Karoline von Günderrode, „Überall Liebe“ (Mat4446)

Das Gedicht haben wir hier gefunden:

Karoline von Günderode

Überall Liebe

  • Der Titel erscheint ein bisschen gewagt, man weiß auch nicht genau, was damit gemeint ist.
  • Entweder ist es die Beschreibung eines Zustands oder aber ein Versprechen, wenn die Voraussetzungen erfüllt sind.
  • Wenn man das Gedicht „Die eine Klage“ von derselben Autorin kennt, ist man besonders gespannt, was in diesem Gedicht anders präsentiert wird.
    https://textaussage.de/karoline-von-guenderrode-die-eine-klage

Kann ich im Herzen heiße Wünsche tragen?
Dabei des Lebens Blüthenkränze sehn,
Und unbekränzt daran vorübergehn
Und muss ich traurend nicht in mir verzagen?

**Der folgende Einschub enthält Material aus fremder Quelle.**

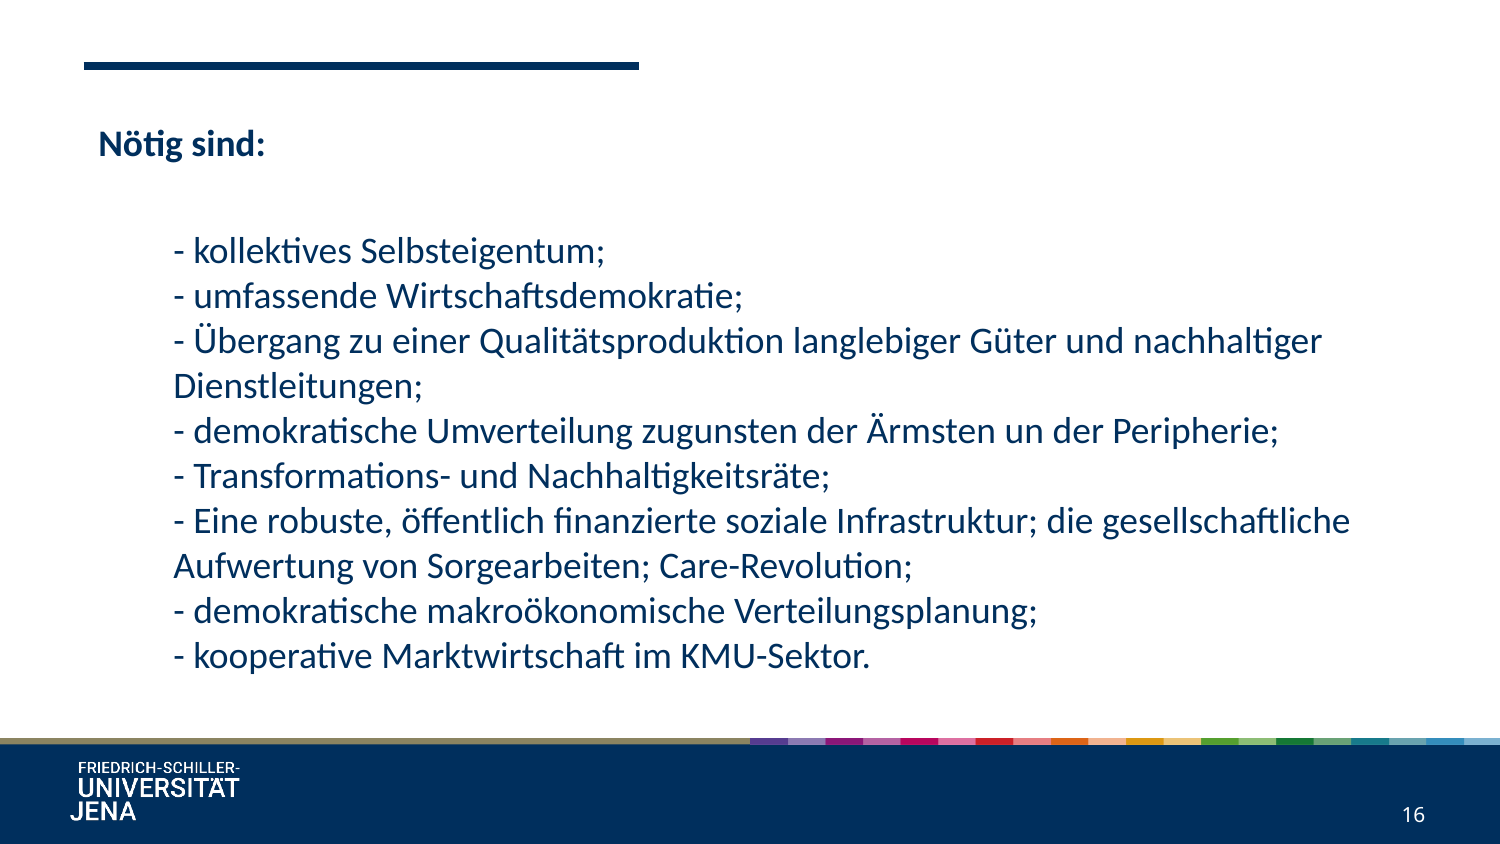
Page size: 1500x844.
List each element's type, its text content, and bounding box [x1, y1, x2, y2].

text_box Nötig sind: [83, 111, 847, 172]
picture [68, 755, 241, 827]
picture [750, 738, 1500, 745]
text_box - kollektives Selbsteigentum; - umfassende Wirtschaftsdemokratie; - Übergang zu einer Qualitätsproduktion langlebiger Güter und nachhaltiger Dienstleitungen; - demokratische Umverteilung zugunsten der Ärmsten un der Peripherie; - Transformations- und Nachhaltigkeitsräte; - Eine robuste, öffentlich finanzierte soziale Infrastruktur; die gesellschaftliche Aufwertung von Sorgearbeiten; Care-Revolution; - demokratische makroökonomische Verteilungsplanung; - kooperative Marktwirtschaft im KMU-Sektor. [83, 218, 1435, 684]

  • In der ersten Strophe stellt das lyrische Ich sich selbst in Frage.
  • Die Situation ist aber nicht ganz klar.
  • Offensichtlich will das lyrische Ich sich Mut zu sprechen, bei entsprechenden inneren Wünschen auch eine gute Gelegenheit zur Erfüllung möglichst zu nutzen.
  • Seltsam ist dann allerdings die letzte Zeile, wo das lyrische Ich plötzlich von einer negativen Entwicklung ausgeht, die in Trauer endet.

Soll frevelnd ich dem liebsten Wunsch entsagen?
Soll muthig ich zum Schattenreiche gehn?
Um andre Freuden andre Götter flehn,
Nach neuen Wonnen bei den Toten fragen?

  • Die zweite Strophe setzt die Tendenz fort, dass das lyrische Ich offensichtlich große Wünsche hat,
  • aber aus irgendeinem Grunde auch die Hemmung, sie auszuprobieren oder gar auszuleben.
  • Völlig unklar bleibt, wieso eine Ersatzmöglichkeit für unerfüllte Wünsche bei den Toten gesehen wird.

Ich stieg hinab, doch auch in Plutons Reichen,
Im Schoß der Nächte, brennt der Liebe Glut
Dass  sehnend Schatten sich zu Schatten neigen.

  • Hier wird es jetzt noch seltsamer, wenn das lyrische Ich allen Ernstes behauptet, es sei ins Reich der Toten hinabgestiegen
  • und habe dort festgestellt, dass es da auch noch Liebessehnsucht gibt.
  • Das entspricht kaum den bekannten Vorstellungen aus der Antike vom Totenreich.
  • Die einzig mögliche Erklärung ist, dass es sich hier um einen inneren Vorgang handelt und sie sich selbst Hoffnung zusprechen will.
  • Um was für eine Situation es sich dabei handelt, wird dem Leser immer noch nicht gesagt.
  • Das ist sehr erstaunlich: denn bei großem Leiden ist in der Regel auch die Bereitschaft groß, genauer zu sagen, was man verloren hat (siehe das andere Gedicht („Die eine Klage“) , das an dieser Stelle sehr viel klarer ist.
  • Zwischenbilanz:
    Denkbar wäre allerdings, dass dieselbe gedachte Situation des Verlustes einer großen Liebe gegeben ist und in diesem Gedicht das lyrische Ich sich im Unterschied zum anderen Gedicht Hoffnungen machen will.

Verloren ist wen Liebe nicht beglücket,
Und stieg er auch hinab zur styg’schen Flut
Im Glanz der Himmel blieb er unentzücket.

  • Leider werden die deutlich geworden Probleme in der letzten Strophe nicht aufgelöst.
  • Offensichtlich enthält dieses Gedicht die gleiche Aussage wie das andere, nämlich dass jemand, der Liebe nicht hat oder sie verloren hat, eigentlich keine Chance hat für die Erfüllung deiner Wünsche.
  • Insgesamt macht dieses Gedicht einen ziemlich wirren Eindruck, weil das lyrische Ich sich in allgemeinen Überlegungen ergeht, statt wie im anderen Gedicht klar zu sagen, wo das Problem ist.